Tei, podem ser da realeza, mas isso não os torna boas pessoas”, diz a personagem de Angela Bassett, no final do primeiro ato de Donzela. Ela está falando com sua enteada Elodie – a protagonista do filme número 1 da Netflix, interpretada rigidamente por Coisas estranhas estrela Millie Bobby Brown – antes do casamento arranjado desta com um príncipe rico. Algumas cenas depois, os novos sogros reais de Elodie estão conduzindo-a sacrificialmente para o covil de um dragão. “Pessoas não boas” é, em outras palavras, um eufemismo absurdo.
Há uma ironia gritante, embora superficial, no fato de que Donzela libertação coincide com um turbilhão de preocupação, confusão e conspiração sobre o paradeiro e o bem-estar da Princesa de Gales. Mesmo a teoria mais ousada que está sendo promulgada sobre as atuais circunstâncias de Kate fica um pouco aquém de culpar um dragão, é claro. Mas é uma coincidência infeliz, que inevitavelmente ressoa. Porque Donzelaapesar de todas as suas falhas como filme de fantasia, serve como uma metáfora arrepiante e direta para os perigos de casar com alguém da família real.

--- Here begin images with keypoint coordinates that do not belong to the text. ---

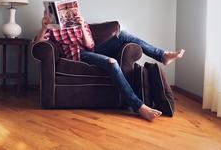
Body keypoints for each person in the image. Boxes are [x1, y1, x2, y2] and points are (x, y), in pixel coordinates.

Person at [35, 14, 185, 122]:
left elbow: (90, 46)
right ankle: (139, 106)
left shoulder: (82, 23)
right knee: (112, 62)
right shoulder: (52, 29)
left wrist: (81, 26)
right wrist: (44, 27)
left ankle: (162, 55)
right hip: (77, 56)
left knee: (124, 34)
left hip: (89, 51)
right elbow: (38, 45)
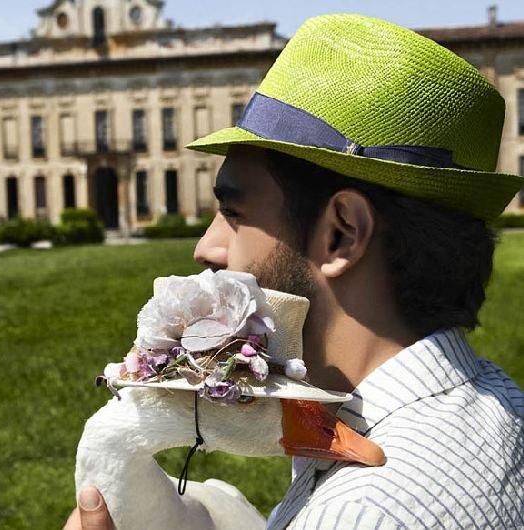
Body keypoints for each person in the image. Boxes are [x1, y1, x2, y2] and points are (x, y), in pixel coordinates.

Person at [64, 13, 524, 530]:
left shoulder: (360, 513)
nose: (205, 248)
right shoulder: (504, 405)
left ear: (341, 233)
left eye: (234, 214)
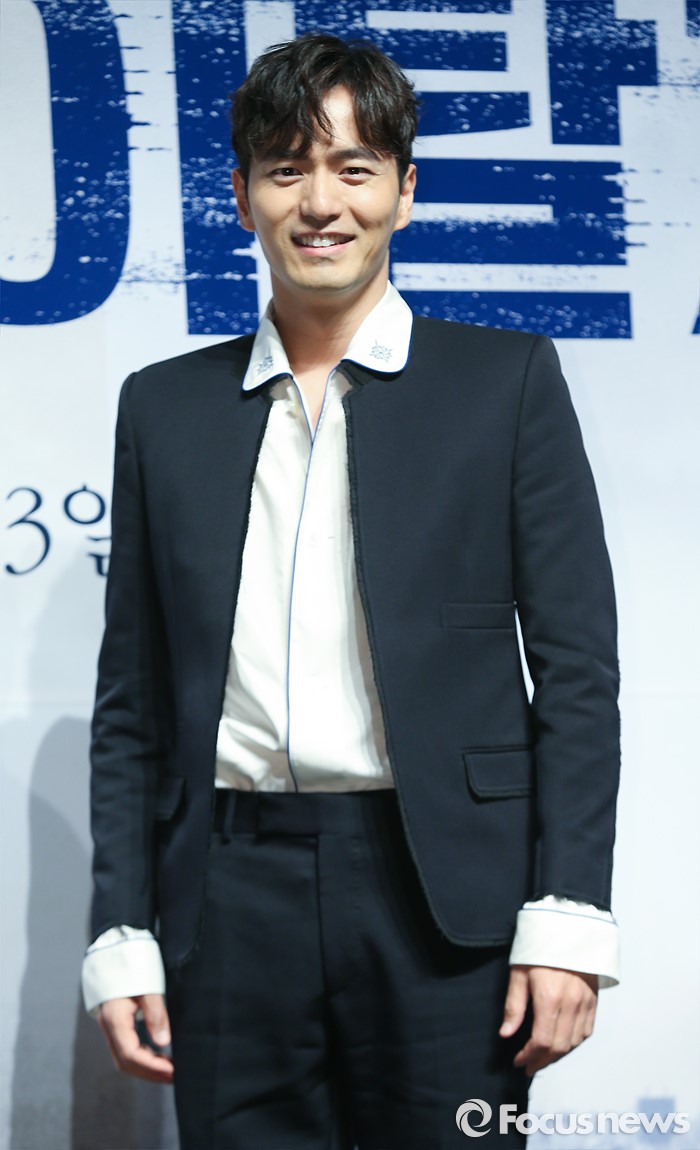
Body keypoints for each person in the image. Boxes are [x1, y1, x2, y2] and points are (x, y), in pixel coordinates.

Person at [83, 33, 621, 1149]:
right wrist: (121, 927)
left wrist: (568, 914)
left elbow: (577, 674)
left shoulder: (506, 382)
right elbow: (131, 701)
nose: (320, 203)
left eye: (353, 168)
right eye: (286, 169)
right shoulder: (162, 407)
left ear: (403, 192)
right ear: (242, 197)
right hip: (226, 896)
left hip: (443, 897)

Para ser claro, não há nada no filme que sugira que a família Aurea, que se autopreserva de forma assassina, seja de alguma forma modelada nos Windsors. Eles são membros da realeza fictícios em um mundo de fantasia inventado (embora em termos de sotaque, o chamado Inglês da Rainha seja abundante). A chefe da família, a intransigente Rainha Isabelle interpretada por Robin Wright, não tem análogo no mundo real, nem o príncipe noivo de Elodie, interpretado com uma espécie de cumplicidade resignada por Nick Robinson. (Não que Nick Robinson, obviamente.) E ainda assim, há muito sobre Donzela que fala com o mundo real. Os perigos de casar com alguém da família real estão bem documentados; basta olhar para os testemunhos da princesa Diana, ou da atual duquesa de Sussex, Meghan, para ter uma ideia de quão sufocante pode ser a vida dentro de “The Firm”.
Na verdade, durante a primeira meia hora de Donzela, parece que o dilema que se estabelece é mais um que está de acordo com as experiências reais das futuras princesas reais. Elodie, uma mulher independente e zelosa pela aventura, concorda com o casamento a mando de seu pai (Ray Winstone) porque o dote salvará sua terra natal da ruína. Quando ela chega pela primeira vez ao opulento castelo dos Aureas, somos levados a acreditar que o que ela está enfrentando é uma ameaça totalmente plausível: a diminuição da liberdade pessoal. Ela fica em sua varanda e faz contato visual com outra mulher, em uma varanda semelhante em frente. Após as duas trocarem sorrisos, essa outra mulher é chamada, sendo informada “todo mundo está esperando”. Ela é, mais tarde, uma vítima do empreendimento de alimentação de dragões da realeza, que sofre um destino mais terrível do que Elodie. Mas aqui, antes de aprendermos isto, a implicação é mais subtil. Sabemos apenas que algo está errado, que estas duas mulheres em varandas opostas estão enjauladas com luxo, incapazes de se movimentarem livremente ou de comunicarem abertamente.
Em uma cena não muito depois, a personagem de Bassett tenta abordar os termos do casamento de sua enteada com a rainha Isabelle, apenas para ser rejeitada e menosprezada. Os ecos do mundo real aqui são óbvios, apesar do subterfúgio mitológico: a personagem de Bassett, a filha de um fabricante de cordas que se casou acima de sua posição social, é tratada como uma espécie de forasteira indigna, rejeitada por sua origem (relativamente) proletária. Considerando tudo o que Meghan e o Príncipe Harry alegaram sobre o tratamento que ela recebeu da família real britânica, a cena é muito credível. O fato de Bassett ser uma mulher negra, enquanto a realeza é toda branca, contribui, silenciosamente, para essa dinâmica.
Donzela não é nenhuma obra-prima. O cinema nos proporcionou explorações melhores e mais ricas sobre como é ser um estranho se casando com alguém da família real – você poderia fazer muito pior do que o de Pablo Larraín. Spencer, que escalou Kristen Stewart como uma Diana angustiada e desesperadamente infeliz. Mas há algo a ser dito sobre a alegoria bombástica do filme da Netflix. Ao contrário do herói injustiçado e sitiado de Brown, Meghan e Diana podem não ter sido atiradas a um dragão. E ainda assim – em certo sentido – eles eram.